Never one to lack confidence, it has not been the easiest of seasons for Jairus Lyles. The DeMatha junior has seen his spot in the starting lineup and minutes in the rotation vary as Coach Mike Jones seeks ways to motivate the shooting guard with plenty of potential.
“Jairus is too talented for any coach that coaches him to allow him . . . to not be focused,” Jones said. “Sometimes not starting or not playing as much is the way you do that. It’s worked to various levels of success.”
In recent weeks, though, Lyles had worked his way out of Jones’s doghouse and back into the starting lineup. On Friday night, he banked in a halfcourt shot at the halftime buzzer and then played a key role after floor leader James Robinson was ejected as the third-ranked Stags pulled away for a surprisingly lopsided 76-47 victory over second-ranked Gonzaga before a capacity crowd of 1,800 in Hyattsville.
Syracuse recruit Jerami Grant led DeMatha with 19 points and junior center BeeJay Anya added 15 points and 11 rebounds as DeMatha won its fifth in a row. The Stags (23-3, 13-2 Washington Catholic Athletic Conference) had lost the teams’ first meeting, 76-74.

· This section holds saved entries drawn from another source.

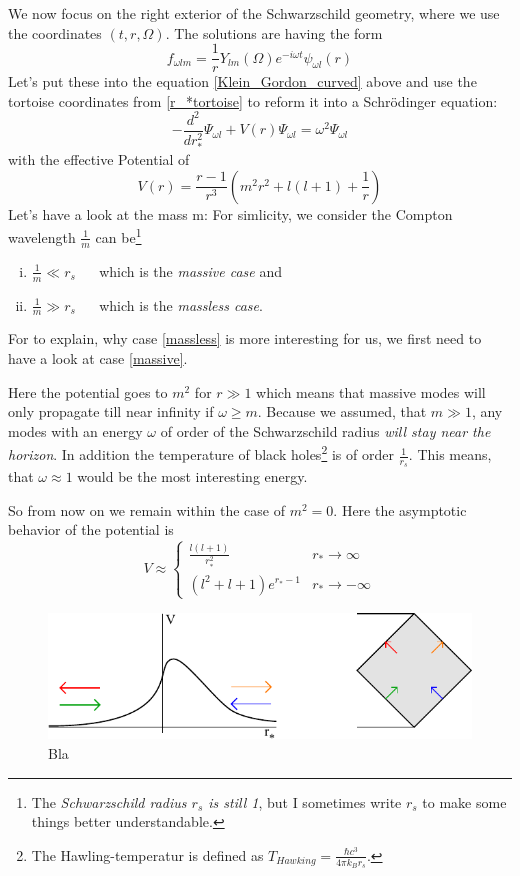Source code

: 	We now focus on the right exterior of the Schwarzschild geometry, where we use the coordinates $(t,r, \Omega)$. The solutions are having the form
		\begin{equation}
			f_{\omega l m} = 
			\frac{1}{r} Y_{l m}(\Omega) e^{-i \omega t} \psi_{\omega l}(r)
		\end{equation}
	Let's put these into the equation \eqref{Klein_Gordon_curved} above and use the tortoise coordinates from \eqref{r_*tortoise} to reform it into a Schrödinger equation:
		\begin{equation}
			- \frac{d^2}{dr^2_*} \Psi_{\omega l} 
			+ V(r) \Psi_{\omega l} 
			= \omega^2 \Psi_{\omega l}
		\end{equation}
	with the effective Potential of
		\begin{equation}
			V(r)=
			\frac{r-1}{r^3} \left( m^2r^2 + l(l+1) + \frac{1}{r}
			\right)
		\end{equation}
	Let's have a look at the mass m: For simlicity, we consider the Compton wavelength $\frac{1}{m}$ can be\footnote{ The \textit{Schwarzschild radius $r_s$ is still 1}, but I sometimes write $r_s$ to make some things better understandable.} 
		\begin{enumerate}[(i)]
			\item $\frac{1}{m} \ll r_s$	~~ which is the \textit{massive case} and \label{massive}
			\item $\frac{1}{m} \gg r_s$	~~ which is the \textit{massless case}. \label{massless}
		\end{enumerate}
	For to explain, why case \eqref{massless} is more interesting for us, we first need to have a look at case \eqref{massive}.
	
	 Here the potential goes to $m^2$ for $r \gg 1$ which means that massive modes will only propagate till near infinity if $\omega \geq m$. Because we assumed, that $m \gg 1$, any modes with an energy $\omega$ of order of the Schwarzschild radius \textit{will stay near the horizon}. In addition the temperature of black holes\footnote{The Hawling-temperatur is defined as $T_{Hawking}= 
	 \frac{\hbar c^3}{4 \pi k_B r_s}$.} is of order $\frac{1}{r_s}$. This means, that $\omega \approx 1$ would be the most interesting energy. 
	
	So from now on we remain within the case of $m^2=0$.
	Here the asymptotic behavior of the potential is
		\begin{equation}
			V\approx
			\begin{cases}
				\frac{l(l+1)}{r^2_*} &r_* \rightarrow \infty \\
				(l^2 + l + 1) e^{r_*-1} &r_* \rightarrow - \infty
			\end{cases}
		\end{equation}
		
	\begin{figure} [tbp]
		\begin{center}
			\includegraphics[scale=1.6]{schscat}
			\caption{Bla} \label{plots_of_V}
		\end{center}
	\end{figure}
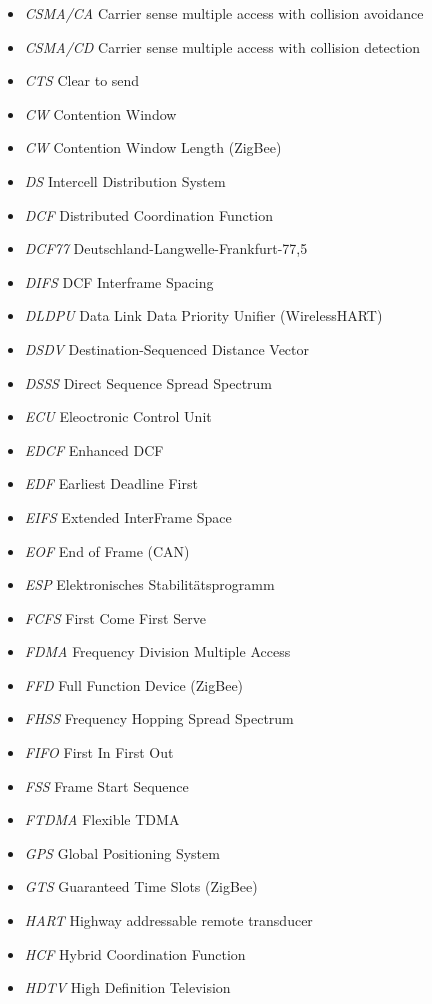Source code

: \documentclass{article}
\begin{document}
\begin{itemize}
	\item \emph{CSMA/CA} Carrier sense multiple access with collision avoidance
	\item \emph{CSMA/CD} Carrier sense multiple access with collision detection
	\item \emph{CTS} Clear to send
	\item \emph{CW} Contention Window
	\item \emph{CW} Contention Window Length (ZigBee)
	\item \emph{DS} Intercell Distribution System
	\item \emph{DCF} Distributed Coordination Function
	\item \emph{DCF77} Deutschland-Langwelle-Frankfurt-77,5
	\item \emph{DIFS} DCF Interframe Spacing
	\item \emph{DLDPU} Data Link Data Priority Unifier (WirelessHART)
	\item \emph{DSDV} Destination-Sequenced Distance Vector
	\item \emph{DSSS} Direct Sequence Spread Spectrum
	\item \emph{ECU} Eleoctronic Control Unit
	\item \emph{EDCF} Enhanced DCF
	\item \emph{EDF} Earliest Deadline First
	\item \emph{EIFS} Extended InterFrame Space
	\item \emph{EOF} End of Frame (CAN)
	\item \emph{ESP} Elektronisches Stabilitätsprogramm
	\item \emph{FCFS} First Come First Serve
	\item \emph{FDMA} Frequency Division Multiple Access
	\item \emph{FFD} Full Function Device (ZigBee)
	\item \emph{FHSS} Frequency Hopping Spread Spectrum
	\item \emph{FIFO} First In First Out
	\item \emph{FSS} Frame Start Sequence
	\item \emph{FTDMA} Flexible TDMA
	\item \emph{GPS} Global Positioning System
	\item \emph{GTS} Guaranteed Time Slots (ZigBee)
	\item \emph{HART} Highway addressable remote transducer
	\item \emph{HCF} Hybrid Coordination Function
	\item \emph{HDTV} High Definition Television

\end{itemize}
\end{document}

The key to the victory Friday was Lyles, who is emerging as a potential top college prospect. He has the ability to score in bunches and does not hesitate to look for his own shot. When Robinson, a Pittsburgh recruit, was called for his second technical foul of the game midway through the third quarter, the spotlight was squarely on Lyles to move to point guard.
“Jairus Lyles stepped up,” Jones said. “He’s going to be the point guard next year, so it was an early audition for him, so to speak. Show people he can play on and off the ball.”
So far, Jones said, Oklahoma State is the only school to offer Lyles a scholarship. Virginia Tech, Penn State, Wake Forest, Seton Hall and VCU also are recruiting him.
“The rest of them, I don’t know what they’re waiting on,” Jones said. “Maybe this will help.”
The game was electric early, tied at 17 after one quarter. DeMatha led 30-27 and was inbounding the ball under its own basket with 1.9 seconds when Lyles took a pass, dribbled and let fly from the left side of the court.
“I make that all the time in practice,” Lyles said, adding that he makes two of every five he takes in practice. “I might even make two in a row.”
With momentum heading into the locker room, DeMatha started the second half with a 14-0 run.